**EXERCISE DIRECTIONS**
Reproduce word for word the stretch of the sermon from "None of these" through "did it anyway.".

**SUPPLIED PASSAGE**
In the 1st century, it wasn't unusual for a slave to work the fields all day, and return in the evening to work in the household of their owners. A slave had no life, no worth, no expectation of anything in life accept to work for and serve their master.


For Jesus to use this as an analogy of discipleship is a stark reminder, one we may not and often do not choose to consider. But perhaps that is exactly why this parable is so important. It is disturbing and unsettling. We detest slavery and any mention of it brings up bad feelings, memories of our history we would rather forget. But Jesus refuses to let us forget. Jesus makes us look closely at the life of a slave. He makes us stop and seriously consider what He is telling us life is like as a disciple. Isn't the whole point of a parable to shock us into a new way of thinking?


I look at this parable and quickly come face to face with my own human frailties. Do I have what it takes to be this kind of servant, even to the God I love? Could I work in the scorching sun, laboring and sweating all day, with little food or water, come back at night, and wash up, only to return to work in the kitchen, or to serve at the table, clean up afterward, standing in wait until the master sees fit to dismiss me? Do I? Do you?


Is this what it takes to be a disciple?


If we ask for an increase in our faith, do we associate that increase with the life of a real slave?


The truth is, we most often associate an increase in faith with the glamorous way of life we imagine we would have of we could zap things into being. Even if we did good works with our faith powers, we would expect a certain prestige and honor. We avoid thinking about this parable or even consider an increase in faith would require us to work harder and longer, with no thanks or appreciation at the end.


We think of faith as magic super powers rather than thinking of it as a tiny, simple, little seed. Jesus refers to faith as an insignificant seed. And, Jesus challenges his disciples thinking by saying to them and us, "if you have this tiny amount of faith, you could uproot trees and plant them in the sea!"


A tiny bit of faith can make even the natural world act in unnatural ways.


Jesus is saying to the disciples, "You don't need more faith. Faith isn't something you increase. Faith, even a tiny bit of faith, can be powerful. What you need is to understand that whatever you do as a result of your faith, whatever you do to prove your faith, you do as a servant. Whatever happens throughout your day, you still have to serve those waiting for you at home. When you do some great work of faith, you don't get to quit or retire, you have to keep working. Your service doesn't end. It is the willingness to serve continuously without thanks or appreciation. That is the hallmark of true faith.


Think about the true servants throughout world history that exemplify what we consider to be great faith leaders: Mother Theresa, St. Paul, Martin Luther, Dietrich Bonhoeffer; just to name a few. All of these, led simple lives serving others and standing up for the downtrodden. All of these worked tirelessly out of their love for God and God's kingdom. They worked and suffered as a result of their faith, and then they worked some more. They gave their all for a single reason: they loved God and loved the children of God wherever and whoever they were.


None of these did huge miraculous acts. They didn't do any magic or unbelievable supernatural acts. No, they didn't. What they did do were ordinary everyday sorts of things. They treated the poor with dignity, they cared for people who were sick, they cared for the oppressed, the imprisoned. These great men and women, all great men and women of faith, do simple ordinary acts, ordinary daily acts sprouting from love and devotion to God. They served others selflessly. They did all they could do, and sometimes it wasn't much, but they did it anyway.

(Skeletal landmark data)
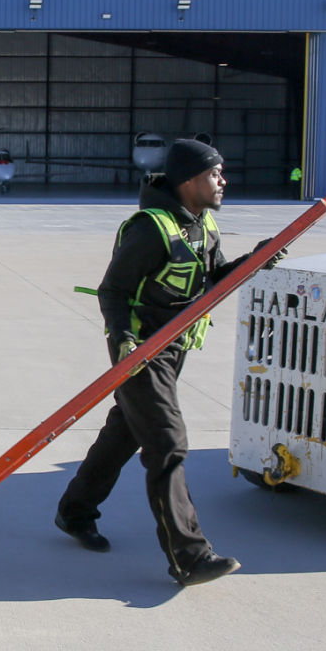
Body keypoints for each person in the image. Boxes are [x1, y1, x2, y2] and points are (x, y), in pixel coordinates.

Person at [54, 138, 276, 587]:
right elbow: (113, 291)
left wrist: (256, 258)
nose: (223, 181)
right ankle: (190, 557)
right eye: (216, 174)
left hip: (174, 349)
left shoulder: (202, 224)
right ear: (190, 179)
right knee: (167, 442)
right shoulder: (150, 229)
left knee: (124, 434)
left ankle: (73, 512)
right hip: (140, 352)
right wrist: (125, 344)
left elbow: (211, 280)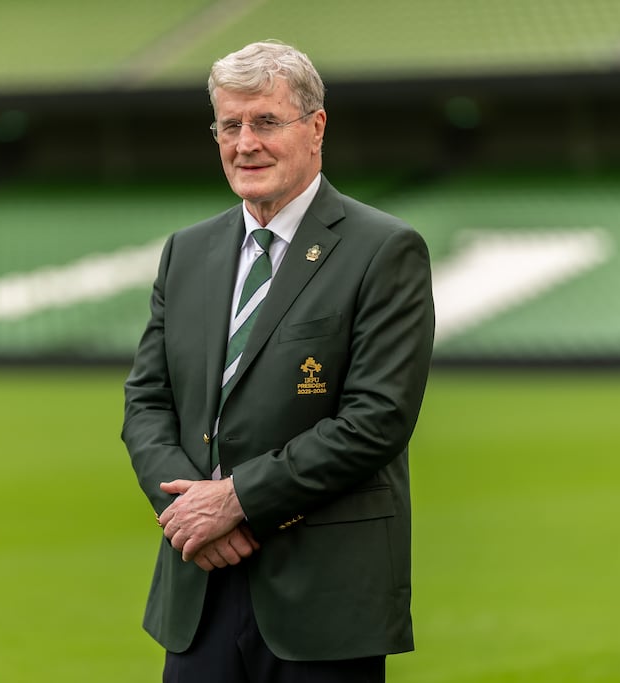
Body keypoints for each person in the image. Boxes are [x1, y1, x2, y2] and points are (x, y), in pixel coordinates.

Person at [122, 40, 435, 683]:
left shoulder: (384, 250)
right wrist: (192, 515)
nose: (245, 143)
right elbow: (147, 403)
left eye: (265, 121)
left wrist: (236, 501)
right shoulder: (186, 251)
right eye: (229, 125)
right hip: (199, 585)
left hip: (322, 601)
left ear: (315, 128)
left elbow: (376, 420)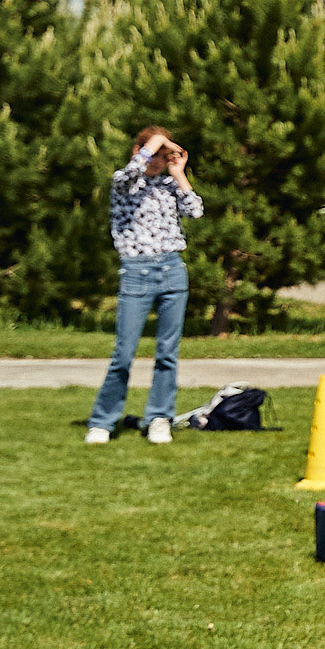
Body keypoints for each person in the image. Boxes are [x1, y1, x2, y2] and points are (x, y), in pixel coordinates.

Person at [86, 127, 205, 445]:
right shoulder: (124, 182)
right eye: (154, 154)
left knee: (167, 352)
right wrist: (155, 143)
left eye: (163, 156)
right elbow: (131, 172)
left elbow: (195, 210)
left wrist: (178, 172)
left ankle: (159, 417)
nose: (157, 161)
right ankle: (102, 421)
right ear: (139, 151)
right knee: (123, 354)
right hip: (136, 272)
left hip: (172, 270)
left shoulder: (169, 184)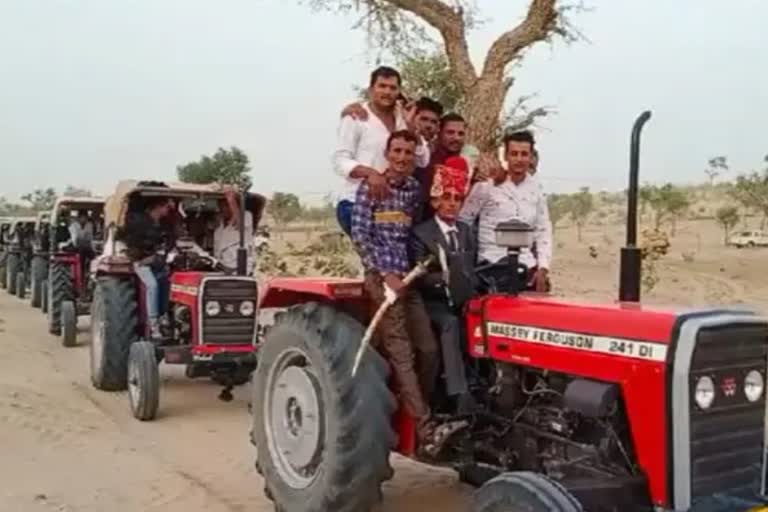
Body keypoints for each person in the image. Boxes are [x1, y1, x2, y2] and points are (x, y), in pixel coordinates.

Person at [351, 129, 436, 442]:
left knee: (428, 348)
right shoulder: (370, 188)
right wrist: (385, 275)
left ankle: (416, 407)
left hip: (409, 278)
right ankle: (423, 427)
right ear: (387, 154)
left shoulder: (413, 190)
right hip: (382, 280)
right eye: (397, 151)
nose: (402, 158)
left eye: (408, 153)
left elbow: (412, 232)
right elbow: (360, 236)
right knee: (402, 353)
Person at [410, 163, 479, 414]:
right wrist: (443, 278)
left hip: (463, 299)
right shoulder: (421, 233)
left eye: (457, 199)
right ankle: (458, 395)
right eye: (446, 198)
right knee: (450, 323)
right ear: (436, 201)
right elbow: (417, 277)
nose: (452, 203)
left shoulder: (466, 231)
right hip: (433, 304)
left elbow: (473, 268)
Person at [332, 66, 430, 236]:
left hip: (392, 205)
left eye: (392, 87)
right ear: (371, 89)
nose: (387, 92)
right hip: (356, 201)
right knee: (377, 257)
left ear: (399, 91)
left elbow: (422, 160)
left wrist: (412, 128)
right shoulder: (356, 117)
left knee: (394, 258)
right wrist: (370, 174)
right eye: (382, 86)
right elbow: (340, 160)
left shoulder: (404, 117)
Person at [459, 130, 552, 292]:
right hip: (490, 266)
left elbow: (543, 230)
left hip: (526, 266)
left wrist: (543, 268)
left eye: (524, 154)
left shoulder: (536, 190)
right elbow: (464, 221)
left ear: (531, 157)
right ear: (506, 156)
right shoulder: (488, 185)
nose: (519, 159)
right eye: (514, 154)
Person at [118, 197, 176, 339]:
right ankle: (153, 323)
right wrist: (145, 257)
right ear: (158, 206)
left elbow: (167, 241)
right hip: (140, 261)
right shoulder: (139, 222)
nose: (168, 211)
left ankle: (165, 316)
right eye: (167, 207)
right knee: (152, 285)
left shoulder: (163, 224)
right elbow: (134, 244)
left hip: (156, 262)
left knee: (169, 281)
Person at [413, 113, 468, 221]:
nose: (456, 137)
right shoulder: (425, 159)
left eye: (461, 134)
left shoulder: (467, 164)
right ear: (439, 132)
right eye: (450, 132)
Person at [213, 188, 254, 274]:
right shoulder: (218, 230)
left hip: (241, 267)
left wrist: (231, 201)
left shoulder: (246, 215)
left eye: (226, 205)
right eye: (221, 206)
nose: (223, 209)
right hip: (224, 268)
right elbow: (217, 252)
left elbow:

**RESPONSE TO THE TASK**
None of these did huge miraculous acts. They didn't do any magic or unbelievable supernatural acts. No, they didn't. What they did do were ordinary everyday sorts of things. They treated the poor with dignity, they cared for people who were sick, they cared for the oppressed, the imprisoned. These great men and women, all great men and women of faith, do simple ordinary acts, ordinary daily acts sprouting from love and devotion to God. They served others selflessly. They did all they could do, and sometimes it wasn't much, but they did it anyway.